What's the grading of the assignments? Um, good question. So there will be a set of unit tests that you will have to pass. So part of the grading is just, did you implement this correctly? Um, there will be also parts of the grade which will be, did you implement a model that achieved a certain level of loss or is efficient enough? Um, in the assignment, every problem part has a number of points associated with it. And so that gives you a fairly granular level of what grading looks like.
Okay, let's jump into tokenization. Okay, so Andrej Karpathy has this really nice video on tokenization. And in general, he makes a lot of these videos that actually inspired a lot of this class, how you can build things from scratch. Um, so you should go check out some of his videos.
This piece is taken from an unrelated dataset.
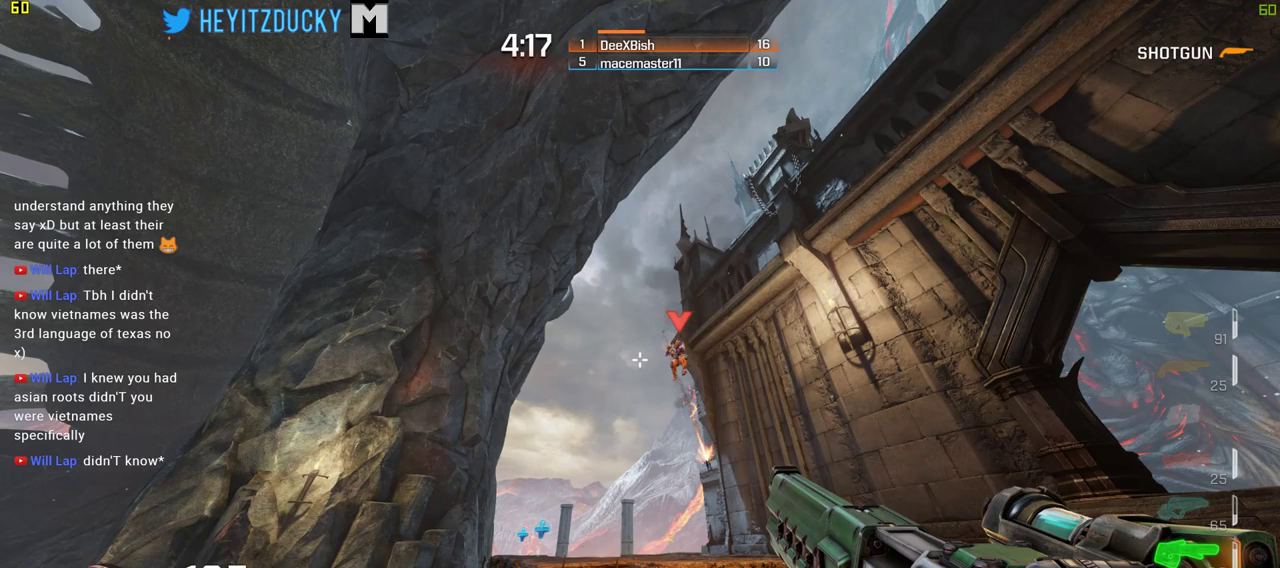
{"keys": ["d", "w"], "mouse": [], "events": []}
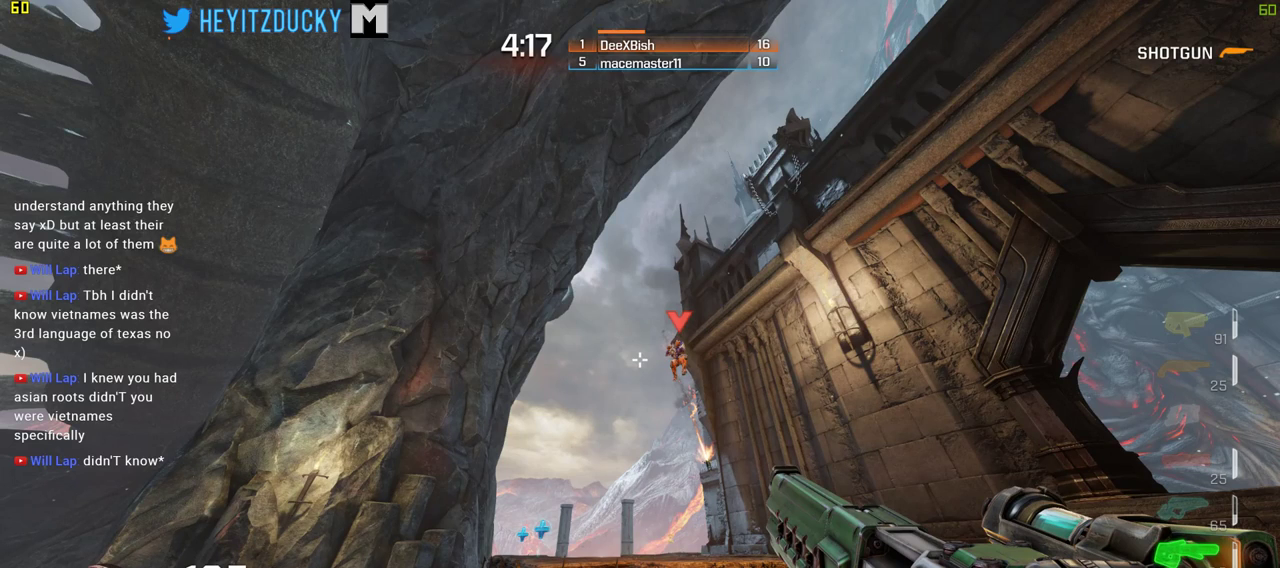
{"keys": ["w"], "mouse": [], "events": [[200, "a", "down"], [250, "d", "up"], [483, "a", "up"]]}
Um, so tokenization, as we talked about, um, is the process of taking raw text, which is generally represented as Unicode strings, and turning it into a set of integers, essentially, and where each integer represents a token. Okay. So we need a procedure that encodes strings to tokens and decodes them back into strings. Um, and the vocabulary size is just the number of values that a token can take on, the number of the range of the integers. Okay, so just to give you an example of how tokenizers work, let's play around with this really nice website which allows you to look at different tokenizers and just type in something like, you know, "hello," or or whatever. Um, maybe I'll do this.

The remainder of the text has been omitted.